==== Source material ====

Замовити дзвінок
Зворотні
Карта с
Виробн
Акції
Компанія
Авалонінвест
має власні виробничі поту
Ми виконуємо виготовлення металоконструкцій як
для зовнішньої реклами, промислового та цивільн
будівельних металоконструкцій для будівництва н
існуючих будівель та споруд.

====
==== Source material ====

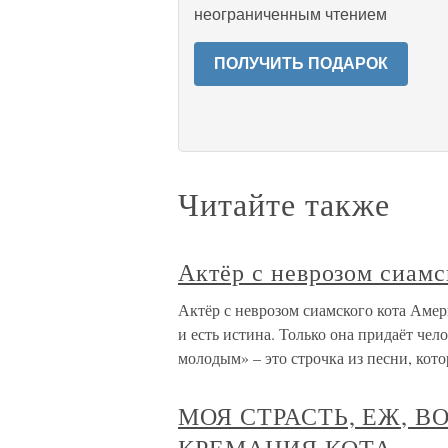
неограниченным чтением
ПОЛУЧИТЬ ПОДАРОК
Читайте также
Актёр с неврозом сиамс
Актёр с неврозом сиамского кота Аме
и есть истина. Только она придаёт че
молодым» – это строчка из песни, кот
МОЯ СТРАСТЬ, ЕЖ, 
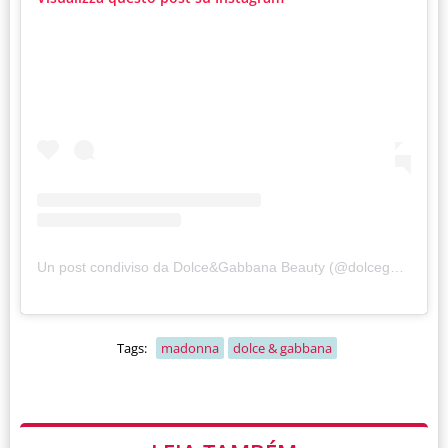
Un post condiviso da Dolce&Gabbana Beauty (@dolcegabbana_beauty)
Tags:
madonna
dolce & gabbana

====

- _Work task_
Exercise for the records above: copy only the lines from the one with "неограниченным чтением" to the one with "dolce & gabbana", both ends kept, and drop the pictures.

- _Response to this exercise_
неограниченным чтением
ПОЛУЧИТЬ ПОДАРОК
Читайте также
Актёр с неврозом сиамс
Актёр с неврозом сиамского кота Аме
и есть истина. Только она придаёт че
молодым» – это строчка из песни, кот
МОЯ СТРАСТЬ, ЕЖ, 
Un post condiviso da Dolce&Gabbana Beauty (@dolcegabbana_beauty)
Tags:
madonna
dolce & gabbana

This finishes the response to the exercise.